По натуре Агния Львовна принадлежала к тому застарелому роду жён, которые сравнительно спокойны, когда водят мужа, как мопса, на поводочке, – сравнительно, потому что крайне раздражаются, если мопс больше, чем надо, потянет, и немедленно начинают плакать, убиваться, пить валерьянку, если поводок лопнет.
Егор Павлович не отвечал таким требованиям питомничества.

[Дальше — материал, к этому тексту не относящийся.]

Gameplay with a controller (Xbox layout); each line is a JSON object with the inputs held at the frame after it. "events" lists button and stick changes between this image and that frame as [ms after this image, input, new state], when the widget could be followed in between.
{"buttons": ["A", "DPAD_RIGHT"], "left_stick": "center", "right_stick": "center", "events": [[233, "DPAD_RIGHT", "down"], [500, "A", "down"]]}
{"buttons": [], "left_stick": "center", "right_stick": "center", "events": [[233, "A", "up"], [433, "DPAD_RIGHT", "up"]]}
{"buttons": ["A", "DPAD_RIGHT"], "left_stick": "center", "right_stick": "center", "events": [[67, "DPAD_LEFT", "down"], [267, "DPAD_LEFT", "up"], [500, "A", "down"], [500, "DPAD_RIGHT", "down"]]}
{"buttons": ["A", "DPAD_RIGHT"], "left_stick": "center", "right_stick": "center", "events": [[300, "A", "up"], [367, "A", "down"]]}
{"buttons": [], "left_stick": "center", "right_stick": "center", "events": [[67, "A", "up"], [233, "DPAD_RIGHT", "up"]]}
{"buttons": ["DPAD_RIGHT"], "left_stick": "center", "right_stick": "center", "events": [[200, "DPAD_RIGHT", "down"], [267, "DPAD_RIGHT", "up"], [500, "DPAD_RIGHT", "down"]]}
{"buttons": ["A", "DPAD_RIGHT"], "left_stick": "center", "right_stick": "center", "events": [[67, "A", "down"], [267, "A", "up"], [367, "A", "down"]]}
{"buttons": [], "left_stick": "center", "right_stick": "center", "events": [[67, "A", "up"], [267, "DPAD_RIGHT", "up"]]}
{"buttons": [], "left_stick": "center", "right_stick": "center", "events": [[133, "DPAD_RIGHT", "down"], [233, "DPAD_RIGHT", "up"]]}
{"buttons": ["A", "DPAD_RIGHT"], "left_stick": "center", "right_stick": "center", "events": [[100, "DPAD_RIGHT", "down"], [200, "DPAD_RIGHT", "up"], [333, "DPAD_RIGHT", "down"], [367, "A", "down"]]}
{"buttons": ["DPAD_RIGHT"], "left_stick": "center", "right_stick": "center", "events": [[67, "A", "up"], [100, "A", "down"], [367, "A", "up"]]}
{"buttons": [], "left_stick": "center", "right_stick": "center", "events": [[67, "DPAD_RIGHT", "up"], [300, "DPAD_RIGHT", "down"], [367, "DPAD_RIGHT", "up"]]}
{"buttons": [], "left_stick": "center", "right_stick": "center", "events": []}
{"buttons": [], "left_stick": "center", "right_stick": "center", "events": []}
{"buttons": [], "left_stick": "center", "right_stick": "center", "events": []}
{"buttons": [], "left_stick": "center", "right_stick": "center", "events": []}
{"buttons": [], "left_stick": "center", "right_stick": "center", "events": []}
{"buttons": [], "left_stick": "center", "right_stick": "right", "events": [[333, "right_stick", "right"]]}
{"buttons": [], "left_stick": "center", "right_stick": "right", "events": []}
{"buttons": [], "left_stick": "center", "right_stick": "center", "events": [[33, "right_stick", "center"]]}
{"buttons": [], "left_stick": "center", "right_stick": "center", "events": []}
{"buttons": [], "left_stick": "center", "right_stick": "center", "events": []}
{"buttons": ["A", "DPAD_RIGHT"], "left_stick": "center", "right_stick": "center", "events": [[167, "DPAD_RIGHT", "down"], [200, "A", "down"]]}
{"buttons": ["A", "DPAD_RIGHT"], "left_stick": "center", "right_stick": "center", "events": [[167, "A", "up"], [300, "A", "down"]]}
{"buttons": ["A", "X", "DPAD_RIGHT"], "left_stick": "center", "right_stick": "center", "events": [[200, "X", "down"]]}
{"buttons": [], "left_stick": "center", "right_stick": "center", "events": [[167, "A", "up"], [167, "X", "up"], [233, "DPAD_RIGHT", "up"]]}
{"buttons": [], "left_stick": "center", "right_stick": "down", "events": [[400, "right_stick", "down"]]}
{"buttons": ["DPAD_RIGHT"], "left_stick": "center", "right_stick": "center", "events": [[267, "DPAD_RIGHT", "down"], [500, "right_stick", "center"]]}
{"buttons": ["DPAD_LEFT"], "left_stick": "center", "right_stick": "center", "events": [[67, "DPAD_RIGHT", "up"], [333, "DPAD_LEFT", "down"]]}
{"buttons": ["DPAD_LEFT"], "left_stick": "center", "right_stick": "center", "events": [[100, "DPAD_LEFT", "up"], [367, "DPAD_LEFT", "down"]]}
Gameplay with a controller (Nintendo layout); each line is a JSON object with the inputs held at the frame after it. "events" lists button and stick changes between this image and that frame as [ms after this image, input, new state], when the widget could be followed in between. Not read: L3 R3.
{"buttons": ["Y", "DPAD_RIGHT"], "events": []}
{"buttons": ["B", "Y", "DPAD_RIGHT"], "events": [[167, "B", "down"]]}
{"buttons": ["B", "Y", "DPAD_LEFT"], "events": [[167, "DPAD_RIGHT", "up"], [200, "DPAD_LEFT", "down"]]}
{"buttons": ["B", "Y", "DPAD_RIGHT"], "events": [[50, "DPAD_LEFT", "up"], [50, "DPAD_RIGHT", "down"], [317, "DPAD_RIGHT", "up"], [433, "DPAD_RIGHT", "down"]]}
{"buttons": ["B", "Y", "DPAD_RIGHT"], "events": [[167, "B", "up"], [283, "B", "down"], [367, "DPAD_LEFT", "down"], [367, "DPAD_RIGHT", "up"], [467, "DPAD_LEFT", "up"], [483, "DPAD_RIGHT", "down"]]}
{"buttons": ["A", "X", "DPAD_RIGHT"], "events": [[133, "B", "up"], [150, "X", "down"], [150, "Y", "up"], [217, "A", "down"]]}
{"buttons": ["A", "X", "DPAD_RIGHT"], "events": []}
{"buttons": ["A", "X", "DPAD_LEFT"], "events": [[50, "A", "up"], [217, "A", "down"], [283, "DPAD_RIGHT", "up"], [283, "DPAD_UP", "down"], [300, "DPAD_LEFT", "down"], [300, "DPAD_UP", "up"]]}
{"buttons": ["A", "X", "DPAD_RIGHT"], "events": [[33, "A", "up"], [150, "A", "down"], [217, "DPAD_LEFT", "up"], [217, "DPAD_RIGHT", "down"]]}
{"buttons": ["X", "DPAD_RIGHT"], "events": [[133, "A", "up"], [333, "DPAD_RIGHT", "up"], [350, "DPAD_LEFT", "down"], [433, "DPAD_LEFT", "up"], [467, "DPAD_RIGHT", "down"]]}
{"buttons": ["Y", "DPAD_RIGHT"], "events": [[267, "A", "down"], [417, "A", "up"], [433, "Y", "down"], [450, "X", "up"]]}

Искания, любовь к изобретательству делали из него человека мечтательного и не совсем удобного для покорного счастья. Может быть, его удержала бы цепь, а не поводок, который он то тянул, то дёргал, то теребил, то рвал. Но, чтобы выковать цепь, чары Агнии Львовны были недостаточны. Она только штопала, надвязывала непрочно поводок, снова и снова накидывая его на непослушную шею.